While the observed associations are biologically plausible, the findings should be interpreted in the context of important limitations. Firstly, the heterogeneity across the studies was high, even within subgroups, and may reflect differences in surgical technique, perioperative protocols, fluid management strategies, and nephrotoxic exposures. Secondly, most studies were retrospective in design, limiting the control for confounding variables, and none provided granular data on intraoperative or postoperative fluid balance—a key determinant of AKI. Thirdly, while the meta-analysis evaluated AKI prevalence, long-term renal outcomes, such as progression to CKD, dialysis, or decline in eGFR, were not reported, precluding an assessment of clinical sequelae.
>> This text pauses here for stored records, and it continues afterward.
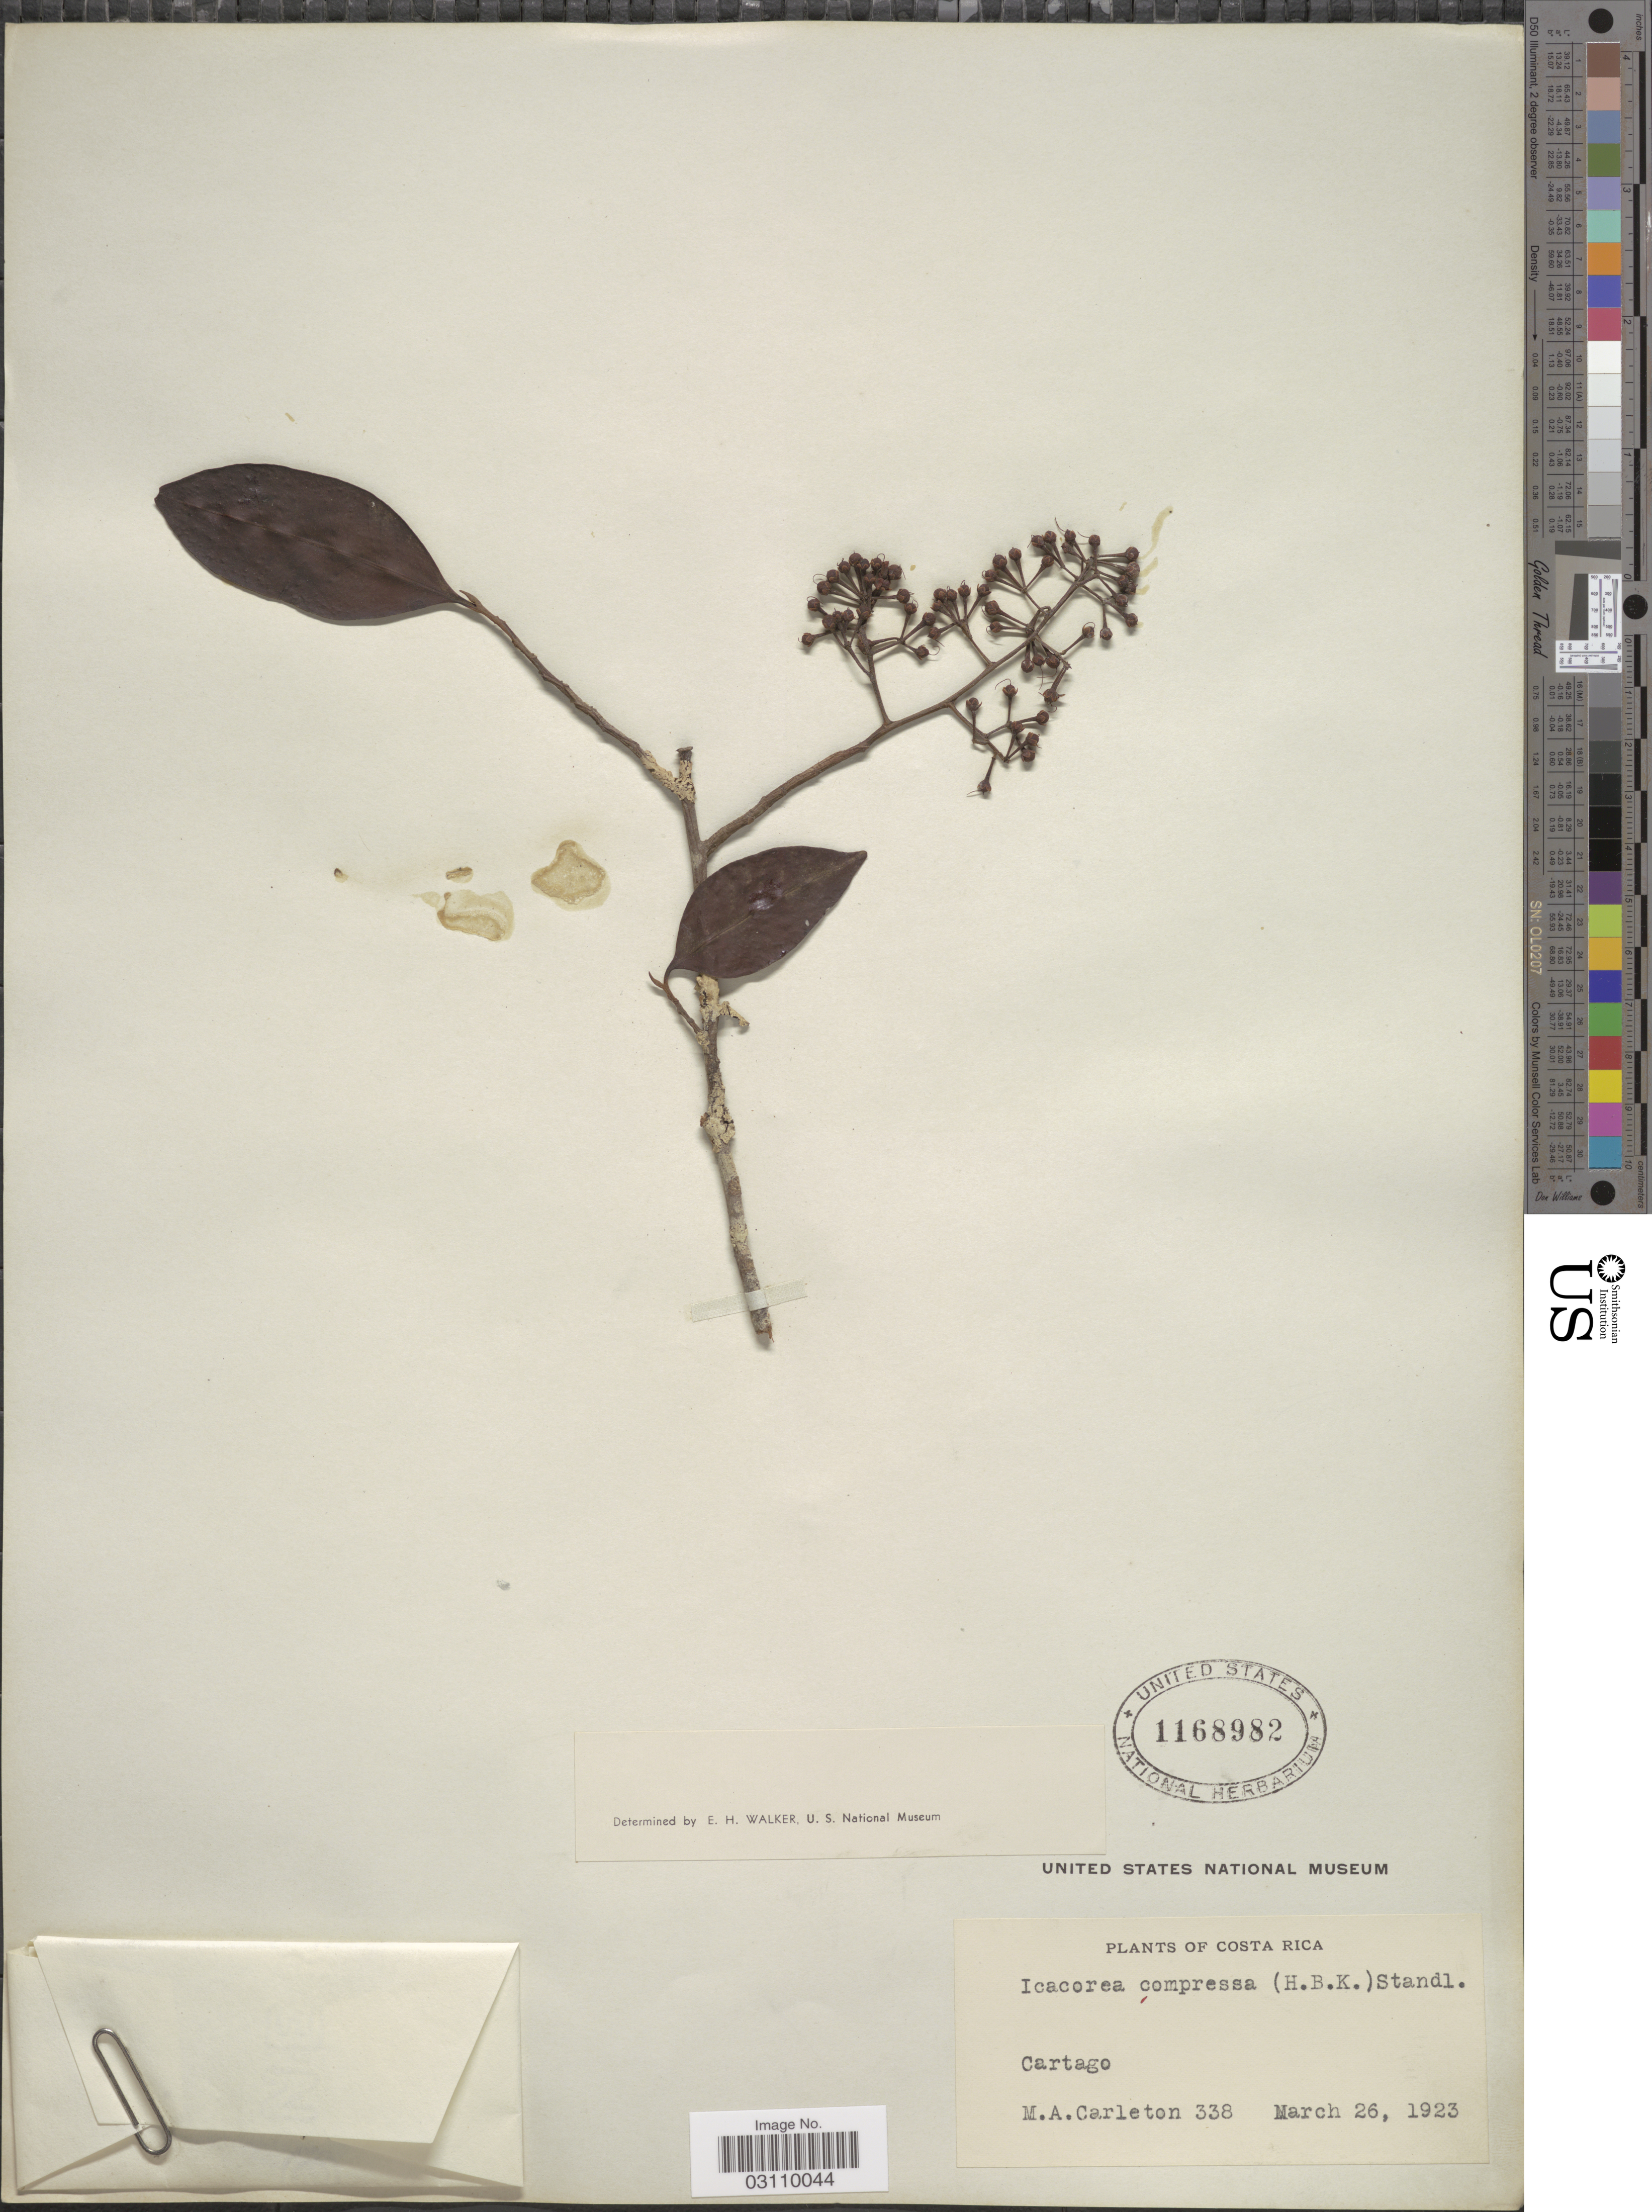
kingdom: Plantae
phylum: Tracheophyta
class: Magnoliopsida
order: Ericales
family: Primulaceae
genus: Ardisia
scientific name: Ardisia compressa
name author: Kunth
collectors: M. A. Carleton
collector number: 338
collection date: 1923-03-26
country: Costa Rica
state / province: Cartago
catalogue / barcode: US 1168982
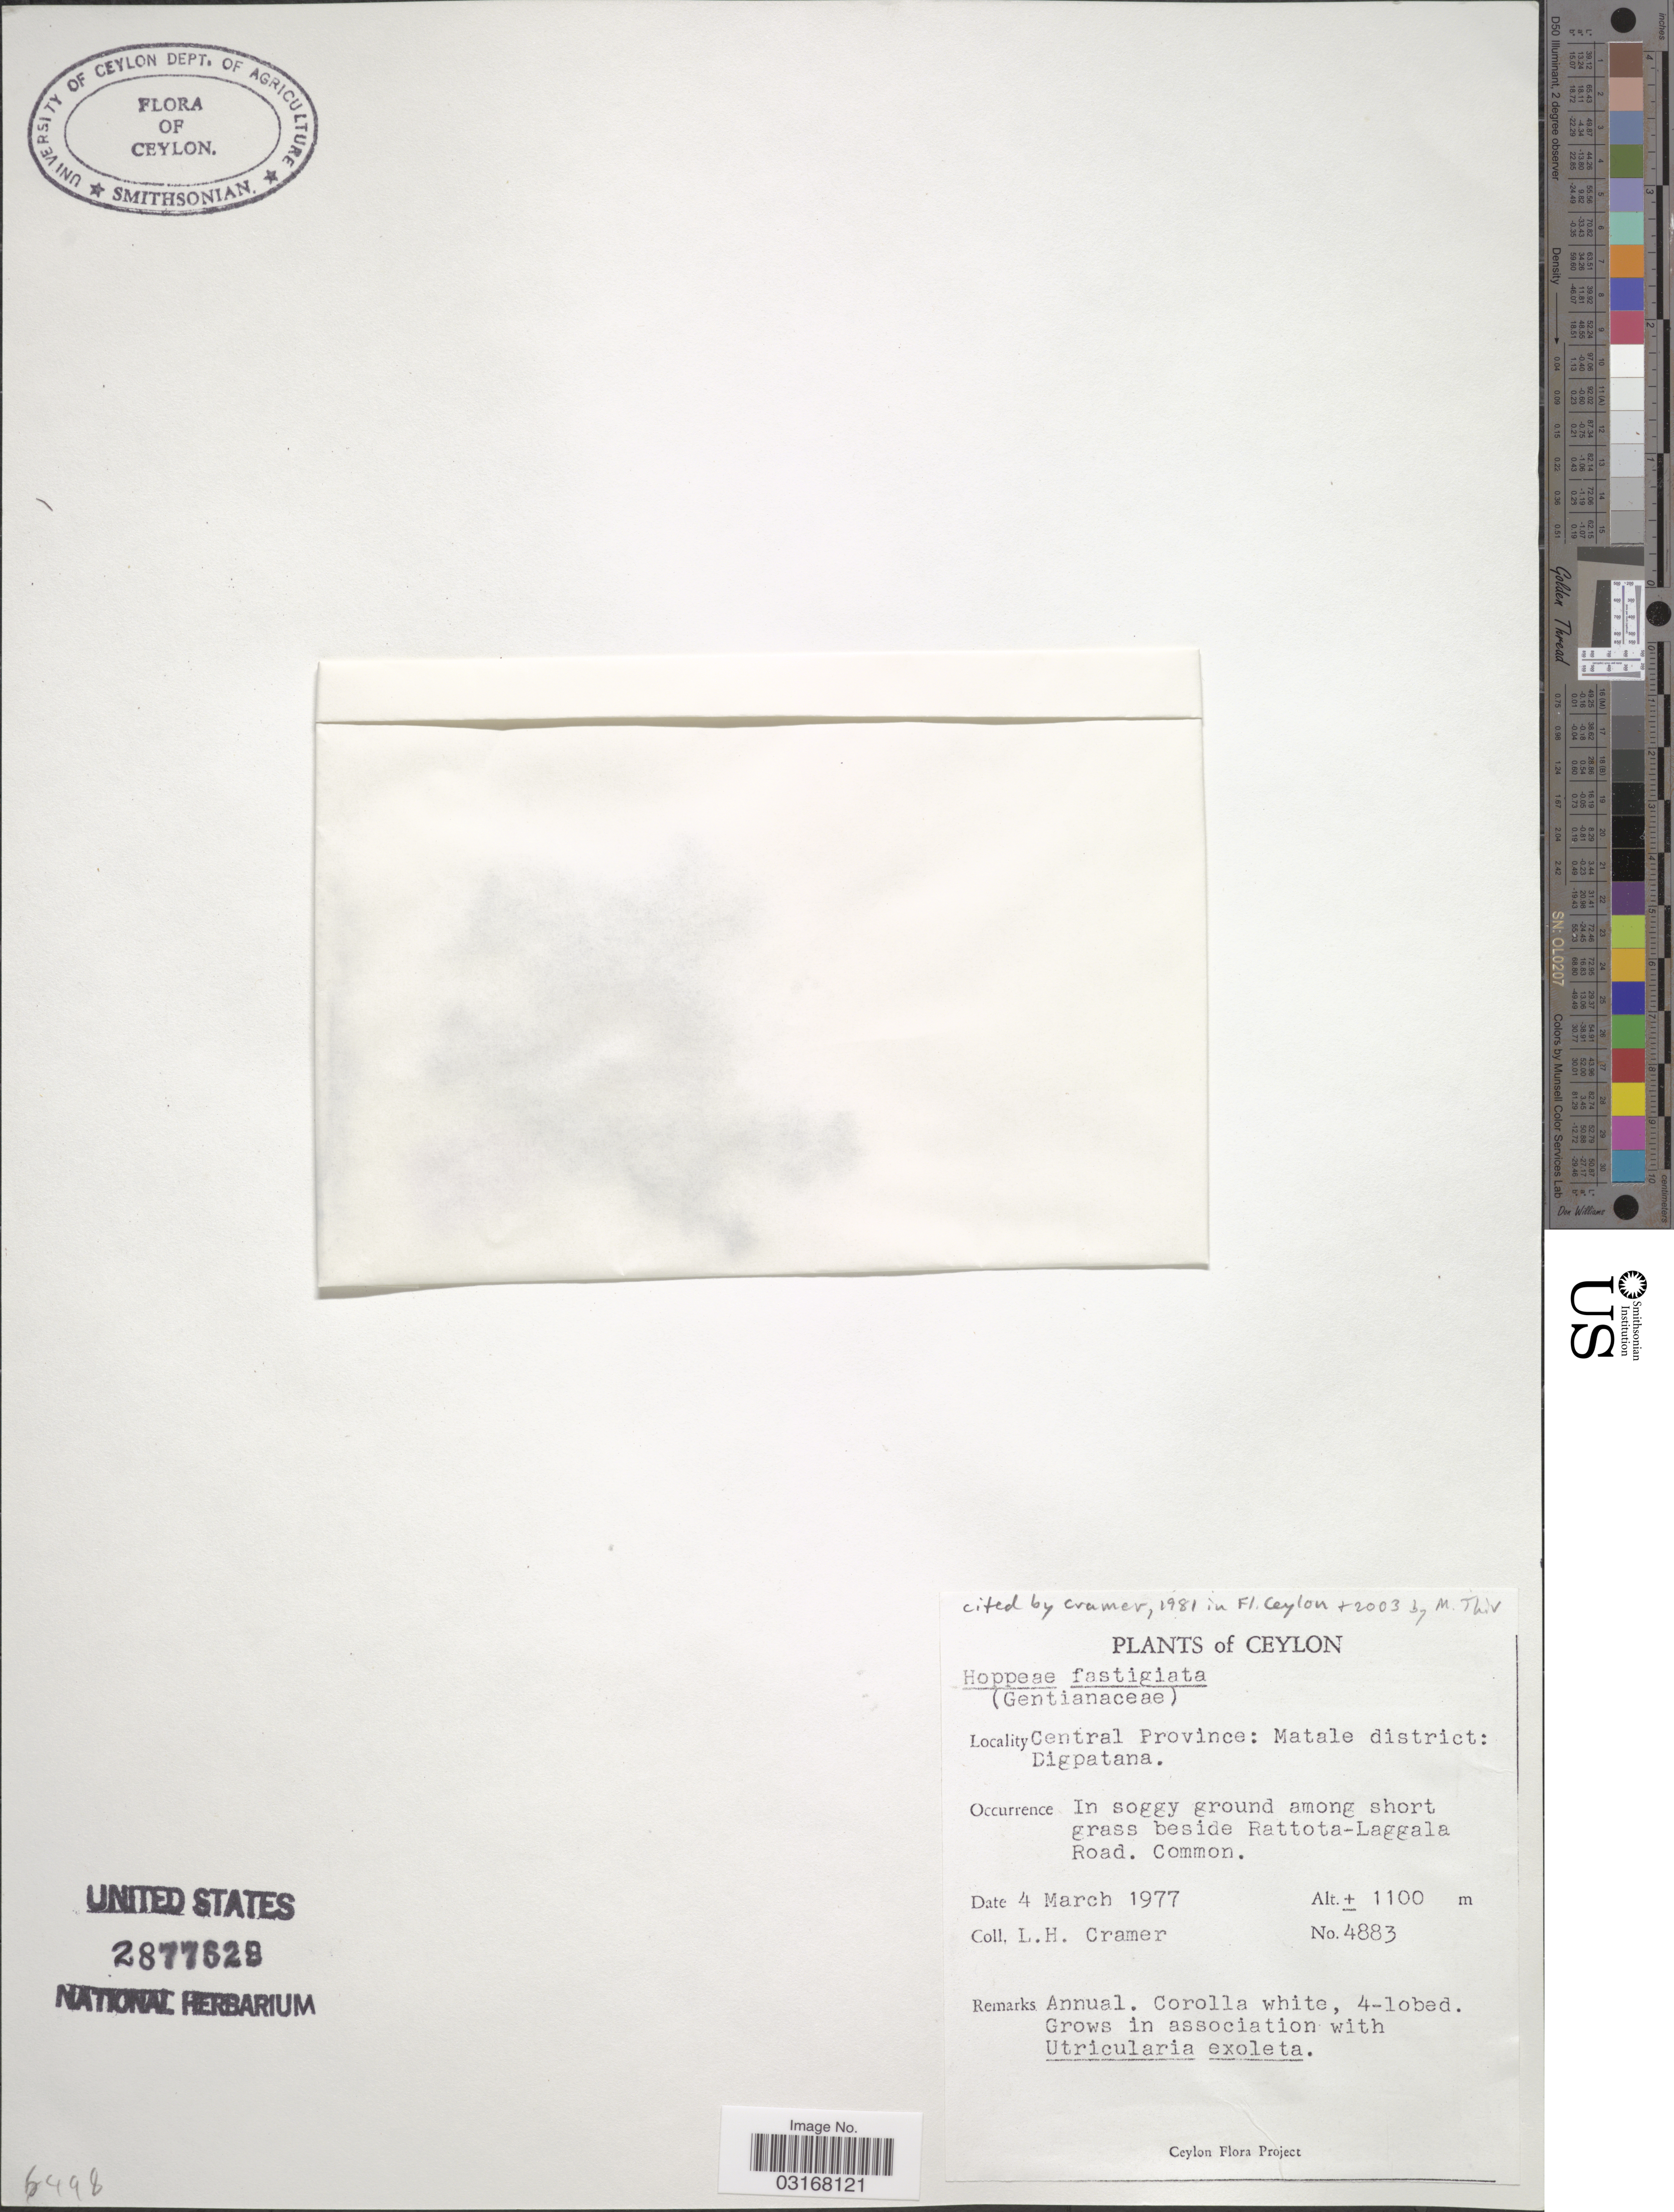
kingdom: Plantae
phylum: Tracheophyta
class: Magnoliopsida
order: Gentianales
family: Gentianaceae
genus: Hoppea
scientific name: Hoppea fastigiata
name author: (Griseb.) C.B. Clarke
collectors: L. H. Cramer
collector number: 4883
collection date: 1977-03-04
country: Sri Lanka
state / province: Central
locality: Ceylon. Matale district: Digpatana. Beside Rattota-Laggala Road.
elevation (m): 1100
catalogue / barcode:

Finally, only 2 studies specifically evaluated severe or stage 2–3 AKI, limiting insights into the distribution of AKI severity and its implications.

Conclusions

In this systematic review and meta-analysis, the pooled prevalence of AKI following bariatric surgery in adults with obesity was 2.5%, with considerable variability across the study populations and methodologies. Several clinical characteristics—including male sex, pre-existing renal insufficiency, hypertension, hyperlipidemia, and higher BMI—were independently associated with an increased AKI risk. These findings underscore the importance of individualized perioperative risk stratification, and highlight opportunities for targeted preventive strategies in high-risk patients undergoing bariatric procedures.